» Data in this exercise:
- - -
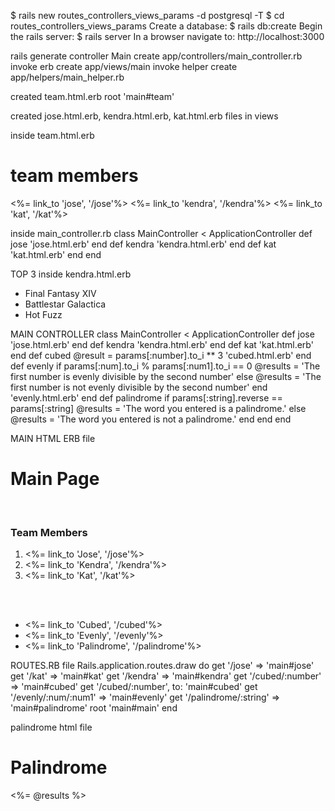 $ rails new routes_controllers_views_params -d postgresql -T
$ cd routes_controllers_views_params
Create a database: $ rails db:create
Begin the rails server: $ rails server
In a browser navigate to: http://localhost:3000


rails generate controller Main
  create  app/controllers/main_controller.rb
      invoke  erb
      create    app/views/main
      invoke  helper
      create    app/helpers/main_helper.rb


created team.html.erb
root 'main#team'

created jose.html.erb, kendra.html.erb, kat.html.erb files in views

inside team.html.erb
<h1> team members</h1>
<%= link_to 'jose', '/jose'%>
<%= link_to 'kendra', '/kendra'%>
<%= link_to 'kat', '/kat'%>


inside main_controller.rb
class MainController < ApplicationController
    def jose
         'jose.html.erb' 
    end
    def kendra
         'kendra.html.erb'
    end
    def kat
         'kat.html.erb'
    end
end


TOP 3 inside kendra.html.erb
<ul>
 <li>Final Fantasy XIV</li>
 <li>Battlestar Galactica</li>
 <li>Hot Fuzz</li>
</ul>


MAIN CONTROLLER
class MainController < ApplicationController
    def jose
         'jose.html.erb' 
    end
    def kendra
         'kendra.html.erb'
    end
    def kat
         'kat.html.erb'
    end
    def cubed 
        @result = params[:number].to_i ** 3
        'cubed.html.erb'
    end
    def evenly 
        if params[:num].to_i % params[:num1].to_i == 0
            @results = 'The first number is evenly divisible by the second number'
        else 
            @results = 'The first number is not evenly divisible by the second number'
        end
        'evenly.html.erb'
    end
    def palindrome
        if params[:string].reverse == params[:string]
            @results = 'The word you entered is a palindrome.'
        else 
            @results = 'The word you entered is not a palindrome.'
        end 
    end
end



MAIN HTML ERB file
<h1>Main Page</h1>
<br/>

<h3>Team Members</h3>
<ol>
<li><%= link_to 'Jose', '/jose'%></li>
<li><%= link_to 'Kendra', '/kendra'%></li>
<li><%= link_to 'Kat', '/kat'%> </li>
</ol>
<br/>
<br/>
<ul>
<li> <%= link_to 'Cubed', '/cubed'%></li>
<li><%= link_to 'Evenly', '/evenly'%></li>
<li><%= link_to 'Palindrome', '/palindrome'%></li>

</ul>




ROUTES.RB file
Rails.application.routes.draw do
    get '/jose' => 'main#jose'
    get '/kat' => 'main#kat'
    get '/kendra' => 'main#kendra'
    get '/cubed/:number' => 'main#cubed'
    get '/cubed/:number', to: 'main#cubed'
    get '/evenly/:num/:num1' => 'main#evenly'
    get '/palindrome/:string' => 'main#palindrome'
    root 'main#main'
end


palindrome html file
<h1> Palindrome </h1>

<%= @results %>
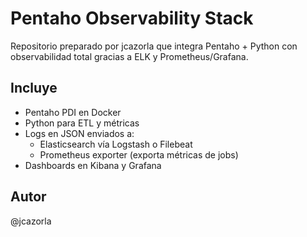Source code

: # Pentaho Observability Stack

Repositorio preparado por jcazorla que integra Pentaho + Python con observabilidad total gracias a ELK y Prometheus/Grafana.

## Incluye
- Pentaho PDI en Docker
- Python para ETL y métricas
- Logs en JSON enviados a:
  - Elasticsearch vía Logstash o Filebeat
  - Prometheus exporter (exporta métricas de jobs)
- Dashboards en Kibana y Grafana

## Autor
@jcazorla
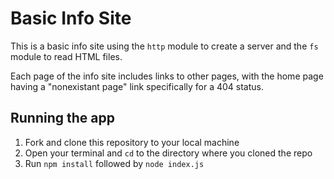 # Basic Info Site

This is a basic info site using the `http` module to create a server and the `fs` module to read HTML files.

Each page of the info site includes links to other pages, with the home page having a "nonexistant page" link specifically for a 404 status.

## Running the app

1. Fork and clone this repository to your local machine
2. Open your terminal and `cd` to the directory where you cloned the repo
3. Run `npm install` followed by `node index.js`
- - -
» The task: Copy out every item above word for word, leaving out the pictures.

» Finished task:
 $ rails new routes_controllers_views_params -d postgresql -T
$ cd routes_controllers_views_params
Create a database: $ rails db:create
Begin the rails server: $ rails server
In a browser navigate to: http://localhost:3000


rails generate controller Main
  create  app/controllers/main_controller.rb
      invoke  erb
      create    app/views/main
      invoke  helper
      create    app/helpers/main_helper.rb


created team.html.erb
root 'main#team'

created jose.html.erb, kendra.html.erb, kat.html.erb files in views

inside team.html.erb
<h1> team members</h1>
<%= link_to 'jose', '/jose'%>
<%= link_to 'kendra', '/kendra'%>
<%= link_to 'kat', '/kat'%>


inside main_controller.rb
class MainController < ApplicationController
    def jose
         'jose.html.erb' 
    end
    def kendra
         'kendra.html.erb'
    end
    def kat
         'kat.html.erb'
    end
end


TOP 3 inside kendra.html.erb
<ul>
 <li>Final Fantasy XIV</li>
 <li>Battlestar Galactica</li>
 <li>Hot Fuzz</li>
</ul>


MAIN CONTROLLER
class MainController < ApplicationController
    def jose
         'jose.html.erb' 
    end
    def kendra
         'kendra.html.erb'
    end
    def kat
         'kat.html.erb'
    end
    def cubed 
        @result = params[:number].to_i ** 3
        'cubed.html.erb'
    end
    def evenly 
        if params[:num].to_i % params[:num1].to_i == 0
            @results = 'The first number is evenly divisible by the second number'
        else 
            @results = 'The first number is not evenly divisible by the second number'
        end
        'evenly.html.erb'
    end
    def palindrome
        if params[:string].reverse == params[:string]
            @results = 'The word you entered is a palindrome.'
        else 
            @results = 'The word you entered is not a palindrome.'
        end 
    end
end



MAIN HTML ERB file
<h1>Main Page</h1>
<br/>

<h3>Team Members</h3>
<ol>
<li><%= link_to 'Jose', '/jose'%></li>
<li><%= link_to 'Kendra', '/kendra'%></li>
<li><%= link_to 'Kat', '/kat'%> </li>
</ol>
<br/>
<br/>
<ul>
<li> <%= link_to 'Cubed', '/cubed'%></li>
<li><%= link_to 'Evenly', '/evenly'%></li>
<li><%= link_to 'Palindrome', '/palindrome'%></li>

</ul>




ROUTES.RB file
Rails.application.routes.draw do
    get '/jose' => 'main#jose'
    get '/kat' => 'main#kat'
    get '/kendra' => 'main#kendra'
    get '/cubed/:number' => 'main#cubed'
    get '/cubed/:number', to: 'main#cubed'
    get '/evenly/:num/:num1' => 'main#evenly'
    get '/palindrome/:string' => 'main#palindrome'
    root 'main#main'
end


palindrome html file
<h1> Palindrome </h1>

<%= @results %>
Source code

: # Pentaho Observability Stack

Repositorio preparado por jcazorla que integra Pentaho + Python con observabilidad total gracias a ELK y Prometheus/Grafana.

## Incluye
- Pentaho PDI en Docker
- Python para ETL y métricas
- Logs en JSON enviados a:
  - Elasticsearch vía Logstash o Filebeat
  - Prometheus exporter (exporta métricas de jobs)
- Dashboards en Kibana y Grafana

## Autor
@jcazorla
 # Basic Info Site

This is a basic info site using the `http` module to create a server and the `fs` module to read HTML files.

Each page of the info site includes links to other pages, with the home page having a "nonexistant page" link specifically for a 404 status.

## Running the app

1. Fork and clone this repository to your local machine
2. Open your terminal and `cd` to the directory where you cloned the repo
3. Run `npm install` followed by `node index.js`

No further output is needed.